== Requirement ==
Find each line below where the word "uuid" occurs, and copy it.

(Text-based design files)
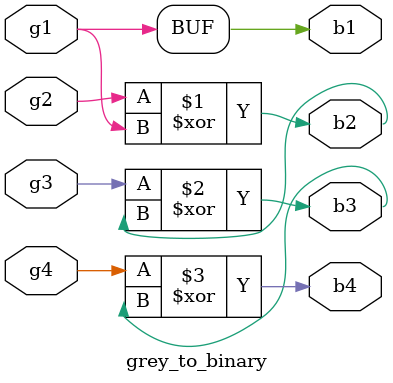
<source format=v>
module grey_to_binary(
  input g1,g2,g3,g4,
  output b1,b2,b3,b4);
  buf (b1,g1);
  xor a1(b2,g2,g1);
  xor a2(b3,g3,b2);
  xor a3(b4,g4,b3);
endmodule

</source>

---

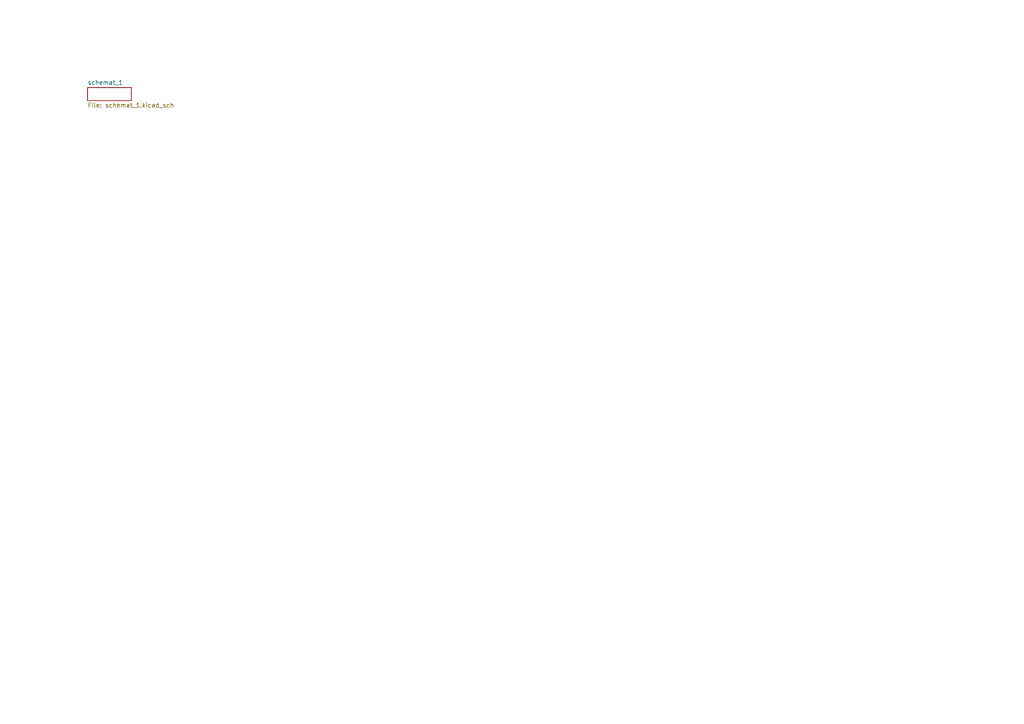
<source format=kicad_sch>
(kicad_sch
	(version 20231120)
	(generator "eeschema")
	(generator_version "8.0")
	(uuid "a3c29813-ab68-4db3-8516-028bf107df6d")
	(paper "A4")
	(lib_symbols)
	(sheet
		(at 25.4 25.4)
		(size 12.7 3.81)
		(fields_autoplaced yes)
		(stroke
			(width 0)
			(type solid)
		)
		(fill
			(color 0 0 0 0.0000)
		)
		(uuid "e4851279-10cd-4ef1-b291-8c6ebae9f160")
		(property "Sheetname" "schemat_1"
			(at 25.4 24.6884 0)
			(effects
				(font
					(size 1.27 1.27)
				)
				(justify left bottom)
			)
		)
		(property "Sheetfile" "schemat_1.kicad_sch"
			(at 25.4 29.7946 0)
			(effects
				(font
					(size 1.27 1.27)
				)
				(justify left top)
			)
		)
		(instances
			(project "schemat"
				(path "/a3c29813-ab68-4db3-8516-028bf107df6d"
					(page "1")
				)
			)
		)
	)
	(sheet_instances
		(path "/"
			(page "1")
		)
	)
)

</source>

--

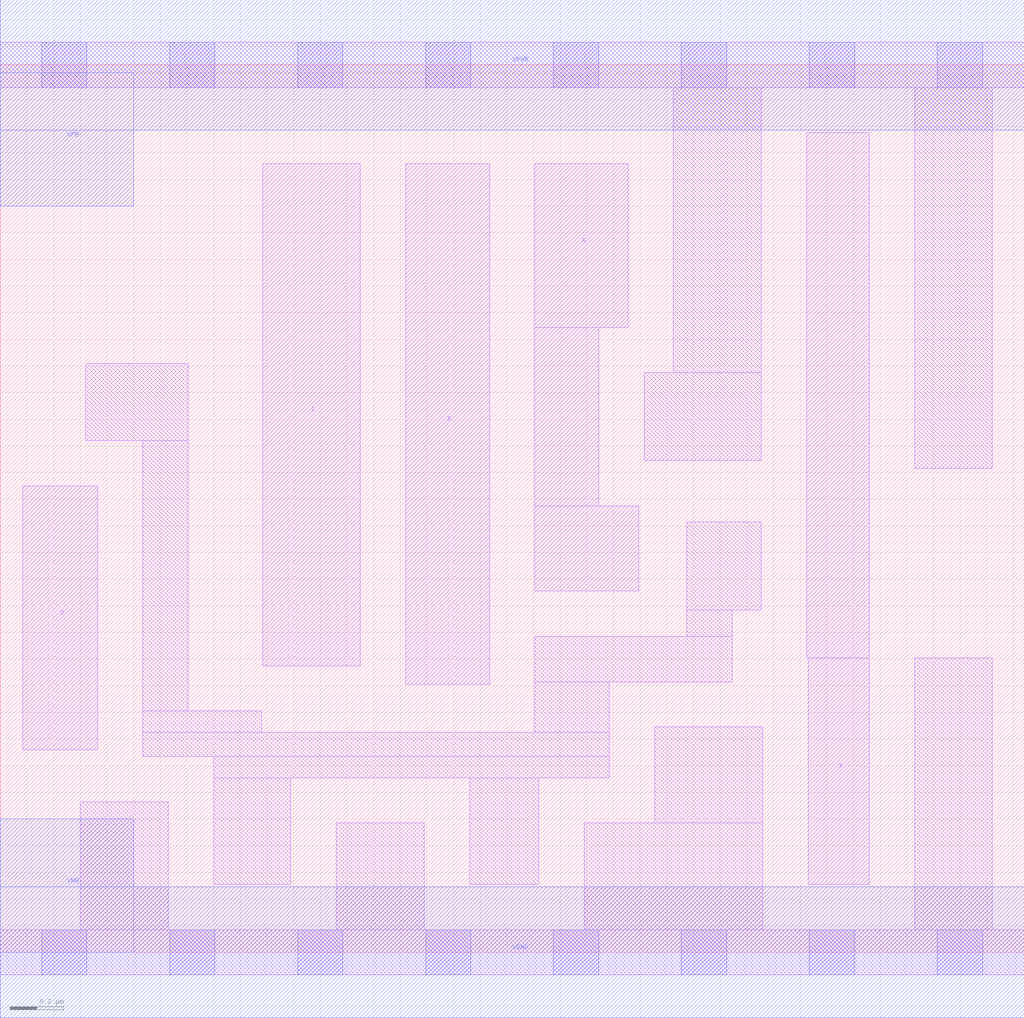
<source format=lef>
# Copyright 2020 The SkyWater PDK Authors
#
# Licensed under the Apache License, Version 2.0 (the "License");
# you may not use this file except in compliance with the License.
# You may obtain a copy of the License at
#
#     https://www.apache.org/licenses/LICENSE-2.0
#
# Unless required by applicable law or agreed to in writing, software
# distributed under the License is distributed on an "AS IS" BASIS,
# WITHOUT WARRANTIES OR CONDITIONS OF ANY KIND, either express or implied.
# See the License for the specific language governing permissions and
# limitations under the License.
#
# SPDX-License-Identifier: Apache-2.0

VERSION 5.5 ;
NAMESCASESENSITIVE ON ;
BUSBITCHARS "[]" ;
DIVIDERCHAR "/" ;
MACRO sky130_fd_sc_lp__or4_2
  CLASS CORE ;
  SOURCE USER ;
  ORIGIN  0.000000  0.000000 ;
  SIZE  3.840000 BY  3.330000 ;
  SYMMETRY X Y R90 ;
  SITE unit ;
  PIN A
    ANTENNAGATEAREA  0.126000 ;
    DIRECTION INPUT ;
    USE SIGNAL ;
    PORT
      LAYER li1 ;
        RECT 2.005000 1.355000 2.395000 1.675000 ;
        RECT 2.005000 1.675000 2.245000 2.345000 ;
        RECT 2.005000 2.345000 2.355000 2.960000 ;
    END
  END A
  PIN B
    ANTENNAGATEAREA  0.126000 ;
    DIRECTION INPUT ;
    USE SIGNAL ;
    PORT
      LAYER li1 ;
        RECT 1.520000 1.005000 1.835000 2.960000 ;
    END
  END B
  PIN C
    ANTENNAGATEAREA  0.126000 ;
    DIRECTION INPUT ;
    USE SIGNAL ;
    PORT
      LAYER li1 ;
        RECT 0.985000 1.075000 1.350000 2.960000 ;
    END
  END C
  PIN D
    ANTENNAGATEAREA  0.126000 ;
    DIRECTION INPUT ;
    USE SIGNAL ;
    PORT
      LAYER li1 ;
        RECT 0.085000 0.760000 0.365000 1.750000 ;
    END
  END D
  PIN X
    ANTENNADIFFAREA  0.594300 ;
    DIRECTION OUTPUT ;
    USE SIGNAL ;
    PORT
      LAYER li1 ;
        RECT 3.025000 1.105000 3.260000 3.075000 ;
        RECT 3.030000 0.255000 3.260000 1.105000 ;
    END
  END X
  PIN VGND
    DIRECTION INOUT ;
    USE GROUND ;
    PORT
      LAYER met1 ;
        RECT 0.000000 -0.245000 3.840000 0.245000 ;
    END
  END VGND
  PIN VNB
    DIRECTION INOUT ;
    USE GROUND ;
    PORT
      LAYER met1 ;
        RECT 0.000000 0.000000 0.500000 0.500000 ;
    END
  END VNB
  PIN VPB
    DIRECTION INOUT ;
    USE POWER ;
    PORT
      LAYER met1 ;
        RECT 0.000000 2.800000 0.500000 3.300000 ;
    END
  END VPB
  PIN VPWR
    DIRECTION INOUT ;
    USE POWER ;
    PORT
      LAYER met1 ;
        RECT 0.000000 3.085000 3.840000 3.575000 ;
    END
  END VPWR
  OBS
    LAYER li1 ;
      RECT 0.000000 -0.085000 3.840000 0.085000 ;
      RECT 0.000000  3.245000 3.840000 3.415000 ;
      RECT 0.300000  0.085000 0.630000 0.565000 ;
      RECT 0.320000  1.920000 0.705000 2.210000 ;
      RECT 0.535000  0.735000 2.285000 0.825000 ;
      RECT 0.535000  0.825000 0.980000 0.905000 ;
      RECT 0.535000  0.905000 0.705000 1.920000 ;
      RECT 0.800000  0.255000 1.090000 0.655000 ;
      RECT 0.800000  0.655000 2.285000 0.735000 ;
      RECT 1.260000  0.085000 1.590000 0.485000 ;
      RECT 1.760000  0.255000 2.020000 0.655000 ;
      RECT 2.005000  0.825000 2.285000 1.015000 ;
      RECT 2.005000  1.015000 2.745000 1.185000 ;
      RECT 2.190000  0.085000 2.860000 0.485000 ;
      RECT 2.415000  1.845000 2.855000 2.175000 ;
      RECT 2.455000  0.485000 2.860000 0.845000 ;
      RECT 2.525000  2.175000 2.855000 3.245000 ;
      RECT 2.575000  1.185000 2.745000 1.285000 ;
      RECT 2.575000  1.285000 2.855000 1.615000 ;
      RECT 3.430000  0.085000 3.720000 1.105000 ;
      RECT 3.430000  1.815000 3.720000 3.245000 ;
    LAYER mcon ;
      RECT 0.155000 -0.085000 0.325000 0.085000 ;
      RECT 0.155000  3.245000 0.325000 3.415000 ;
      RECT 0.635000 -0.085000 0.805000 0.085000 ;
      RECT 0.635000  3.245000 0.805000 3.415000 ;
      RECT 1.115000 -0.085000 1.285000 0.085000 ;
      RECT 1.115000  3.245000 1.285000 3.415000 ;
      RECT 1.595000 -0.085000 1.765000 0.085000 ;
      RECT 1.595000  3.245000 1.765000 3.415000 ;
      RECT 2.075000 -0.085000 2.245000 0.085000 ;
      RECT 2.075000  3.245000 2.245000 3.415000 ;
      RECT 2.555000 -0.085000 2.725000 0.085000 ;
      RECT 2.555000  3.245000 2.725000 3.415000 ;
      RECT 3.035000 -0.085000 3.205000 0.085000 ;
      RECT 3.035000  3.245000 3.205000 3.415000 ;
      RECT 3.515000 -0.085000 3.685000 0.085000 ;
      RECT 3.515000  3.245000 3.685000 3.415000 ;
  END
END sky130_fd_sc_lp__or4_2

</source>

== Solution to this task ==
	(uuid "a3c29813-ab68-4db3-8516-028bf107df6d")
		(uuid "e4851279-10cd-4ef1-b291-8c6ebae9f160")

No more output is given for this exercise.